Contagio ideológico y pensamiento débil Aniceto Masferrer Profesor titular de Historia del Derecho Universitat de València
Hace ya un tiempo, haciendo un tour por Valencia ciudad con un grupo de estudiantes de la Universidad de Cambridge, me aconteció algo que me hizo pensar. Al recorrer la parte antigua, con sus edificios más emblemáticos, les mostré, entre otros, la catedral y la basílica de la Virgen de los Desamparados. Desconociendo por completo su cultura o formación religiosa, y a fin de adaptar mi exposición a los oyentes, les pregunté si pertenecían a alguna concreta confesión religiosa. Al contestarme, uno de ellos me dijo: “Yo no pertenezco a ninguna confesión porque soy librepensador”. Su respuesta me hizo pensar de inmediato en la campaña de desacreditación a la que fue sometido John F. Kennedy antes ocupar la Casa Blanca por su condición de católico. Saliendo al paso de las acusaciones de sus contrincantes políticos, Kennedy dejó bien claro en un célebre discurso que, de ser elegido Presidente, jamás permitiría que ninguna autoridad religiosa o eclesiástica se entrometiera en el desempeño de su responsabilidad pública, y que, en todo caso, su actuación respondería tan sólo a los dictados de su conciencia.
Muchas veces pienso que si la sociedad, en su conjunto –y no sólo su clase política–, procurara actuar y hablar más en conciencia, se produciría una auténtica revolución social, de consecuencias difícilmente previsibles. A mi juicio, el problema de nuestra sociedad no consiste tanto en la excesiva pluralidad de pareceres, o en la existencia de ideas o ideologías diversas (cuando no antagónicas), sino en una falta de reflexión crítica sobre las ideas que impide, de entrada, el que sean propias; y si no son propias, son ajenas; y si una sociedad está compuesta por una mayoría cuyas ideas no son propias sino ajenas, estamos ante una sociedad cuyos individuos carecen de una auténtica personalidad o identidad personal; así las cosas, resulta fácil que, quienes dispongan de los necesarios resortes del poder (medios de comunicación, clase política, lobbies diversos y de signo distinto, etc.), aprovechen este contexto para manipular a una masa social informe cuya capacidad de análisis y reflexión ha quedado atrofiada o brilla por su ausencia. Esta realidad someramente esbozada aquí, pero brillantemente descrita por Ortega y Gasset en La Rebelión de las masas (1930), ha adquirido una actualidad que resulta innegable para quien observe y reflexione mínimamente sobre lo observado.

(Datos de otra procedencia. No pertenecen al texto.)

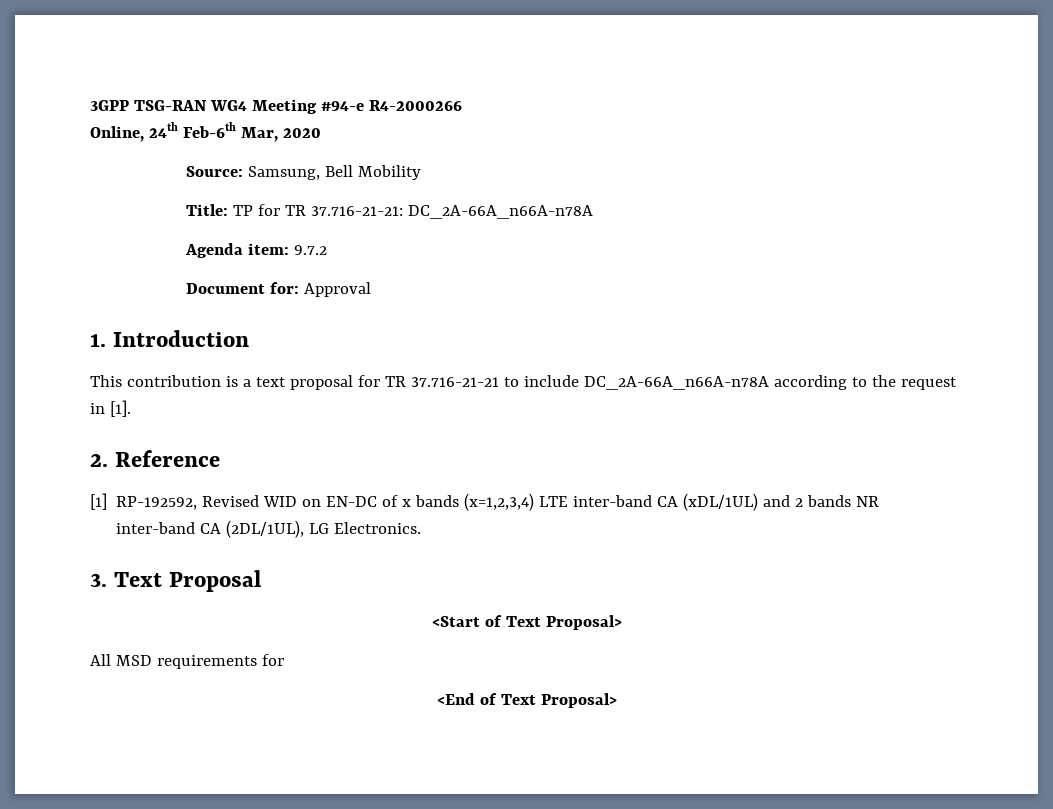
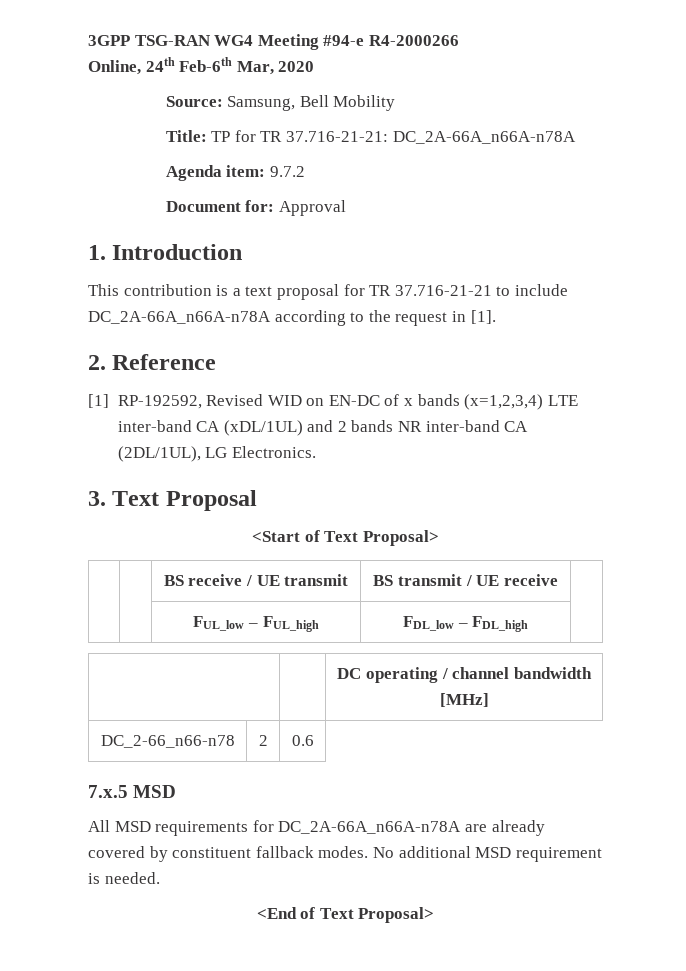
[90,654,284,669] // All MSD requirements for -> [163,574,349,586] [373,574,558,586] [193,616,319,632] [402,616,529,632] [337,667,592,683] [439,693,489,707] [100,735,235,748] [258,735,268,746] [291,735,314,746] [88,785,177,798] [88,820,545,836] [88,846,602,862] [88,872,160,884] // | | BS receive / UE transmit | BS transmit / UE receive | // | | FUL_low – FUL_high | FDL_low – FDL_high | // | | DC operating / channel bandwidth [MHz] // DC_2-66_n66-n78 | 2 | 0.6 // 7.x.5 MSD // All MSD requirements for DC_2A-66A_n66A-n78A are already covered by constituent fallback modes. No additional MSD requirement is needed.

Sobran ideas e ideologías ancladas en intereses espurios o meramente personales que no gozan de otra legitimidad que la de coincidir con lo políticamente correcto, o aquellas otras que, adquiridas por mero contagio, rezuman superficialidad y tienen más de ajeno que de propio, careciendo de autenticidad alguna. En este sentido, comparto la opinión de Ortega y Gasset, quien advertía que “en toda lucha de ideas o de sentimientos, cuando veáis que de una parte combaten muchos y de otra pocos, sospechad que la razón está en estos últimos” (Prólogo a Nuestra raza, 1926). Por mucho que se pretenda imponer una determinada idea o ideología (de masas), descalificando de entrada la de otros, pienso que la regeneración de nuestra sociedad pasa por un tipo de auténtico “librepensador” cuyas ideas o ideologías sean propias, no adquiridas por mero contagio, y caracterizado por una actitud de apertura, respeto y diálogo, sin descalificar jamás a nadie por su concreto credo o manera de pensar.